Saturday, October 07, 2006

It has been a while

Seems that I never managed to get solid time to sit down and get this blogging going again. Things have been crazy at work with a new Supply Chain implementation project starting and we actually lost complete power to our server room twice in Sept. This is on top of the one on July 5th, details here. On Sept 11th (yes, 9/11 - talk about karma), an electrician working on installing new power outlets, short-circuited one of the new outlets which in turn created a loopback or something like that which caused our main GFCI (Ground Fault Circuit Interrupter) to kick in before our breakers could. This in turn caused a surge to our centralized UPS which shut down in order to protect the equipment downstream. No power and no UPS, down goes the servers. We eventually got power restored and managed to have all systems up and running by around 9pm (about 12 hrs later). And while recovering from that outage, three days later, an accident on the street took out the transformer and we again lost power to the whole building including the server room. Thank goodness, the UPS kicked in this time and we are able to gracefully shut down all systems/servers until power was restored.

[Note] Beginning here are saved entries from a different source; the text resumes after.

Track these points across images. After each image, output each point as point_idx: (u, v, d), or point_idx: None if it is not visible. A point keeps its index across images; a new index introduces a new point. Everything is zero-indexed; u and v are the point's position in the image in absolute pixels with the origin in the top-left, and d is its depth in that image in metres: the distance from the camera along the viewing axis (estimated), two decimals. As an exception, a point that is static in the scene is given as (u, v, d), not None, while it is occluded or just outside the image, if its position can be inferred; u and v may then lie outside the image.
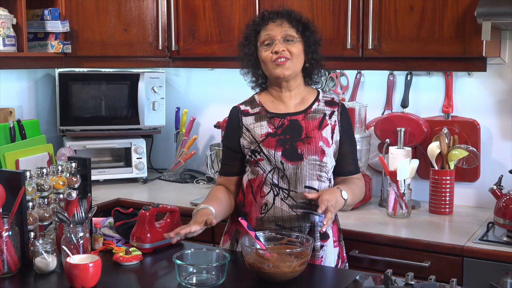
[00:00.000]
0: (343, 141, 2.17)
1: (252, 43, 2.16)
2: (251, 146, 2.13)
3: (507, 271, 2.25)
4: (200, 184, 3.41)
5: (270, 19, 2.13)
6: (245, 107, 2.21)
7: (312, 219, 2.09)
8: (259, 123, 2.15)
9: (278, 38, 2.10)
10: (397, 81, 3.07)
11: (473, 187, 2.94)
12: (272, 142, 2.10)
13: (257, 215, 2.12)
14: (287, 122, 2.13)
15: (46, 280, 1.90)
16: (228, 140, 2.23)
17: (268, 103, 2.19)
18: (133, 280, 1.95)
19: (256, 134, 2.14)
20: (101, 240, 2.16)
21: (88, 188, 2.22)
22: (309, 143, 2.09)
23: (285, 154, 2.09)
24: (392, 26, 2.67)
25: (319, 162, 2.09)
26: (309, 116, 2.14)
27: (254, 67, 2.20)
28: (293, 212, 2.09)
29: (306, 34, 2.14)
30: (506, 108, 2.85)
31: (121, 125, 3.44)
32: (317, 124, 2.13)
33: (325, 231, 2.06)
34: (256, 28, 2.16)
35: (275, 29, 2.11)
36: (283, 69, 2.10)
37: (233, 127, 2.20)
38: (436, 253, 2.39)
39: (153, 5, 3.23)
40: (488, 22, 2.38)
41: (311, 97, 2.19)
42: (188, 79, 3.70)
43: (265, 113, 2.17)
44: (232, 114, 2.23)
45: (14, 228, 1.93)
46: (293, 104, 2.18)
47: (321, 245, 2.11)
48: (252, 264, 1.84)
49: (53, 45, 3.07)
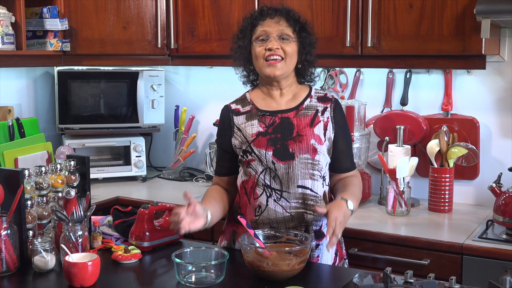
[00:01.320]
0: (337, 137, 2.12)
1: (247, 36, 2.13)
2: (243, 146, 2.10)
3: (507, 268, 2.25)
4: (199, 182, 3.41)
5: (268, 15, 2.10)
6: (236, 106, 2.18)
7: (306, 218, 2.06)
8: (250, 122, 2.12)
9: (274, 35, 2.06)
10: (397, 79, 3.07)
11: (473, 185, 2.94)
12: (263, 142, 2.07)
13: (252, 217, 2.09)
14: (278, 120, 2.10)
15: (45, 278, 1.90)
16: (220, 140, 2.20)
17: (259, 101, 2.16)
18: (132, 278, 1.94)
19: (247, 133, 2.10)
20: (100, 239, 2.16)
21: (87, 187, 2.21)
22: (300, 142, 2.05)
23: (276, 153, 2.05)
24: (392, 24, 2.67)
25: (311, 161, 2.06)
26: (301, 113, 2.10)
27: (246, 61, 2.17)
28: (287, 213, 2.06)
29: (302, 34, 2.10)
30: (505, 106, 2.85)
31: (120, 123, 3.44)
32: (309, 121, 2.09)
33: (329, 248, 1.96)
34: (253, 22, 2.12)
35: (272, 25, 2.08)
36: (274, 69, 2.06)
37: (224, 127, 2.17)
38: (435, 251, 2.39)
39: (152, 3, 3.23)
40: (488, 20, 2.38)
41: (303, 93, 2.15)
42: (187, 77, 3.70)
43: (255, 111, 2.13)
44: (223, 113, 2.20)
45: (12, 227, 1.93)
46: (284, 101, 2.14)
47: (316, 244, 2.09)
48: (251, 262, 1.84)
49: (52, 43, 3.07)
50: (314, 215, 2.05)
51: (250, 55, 2.14)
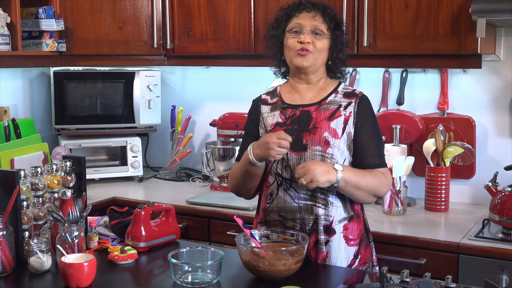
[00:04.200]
0: (360, 132, 2.07)
1: (281, 26, 2.14)
2: (263, 134, 2.12)
3: (503, 267, 2.26)
4: (196, 183, 3.41)
5: (305, 8, 2.10)
6: (265, 96, 2.22)
7: (315, 211, 2.04)
8: (272, 113, 2.15)
9: (308, 29, 2.07)
10: (393, 78, 3.08)
11: (469, 184, 2.95)
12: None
13: (264, 205, 2.13)
14: (299, 113, 2.11)
15: (41, 279, 1.90)
16: (249, 128, 2.22)
17: (285, 94, 2.18)
18: (128, 279, 1.94)
19: (267, 123, 2.14)
20: (96, 239, 2.16)
21: (83, 187, 2.21)
22: (314, 134, 2.05)
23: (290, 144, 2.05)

Things came up pretty well and we were done by around 3pm. We still got to finalize the recovery process as everything was still pretty much in flux. One thing that worked pretty well was to designate someone as the "incident commander" and have this person drive the whole recovery process which included communication to the various affected business areas.

Hopefully that was it for us for a long time. I will try and keep regular updates and I think for the Oracle Open World, it might be best if I do blog each day so that I don't forget what was done as I will need to debrief our IT guys when I get back from the conference.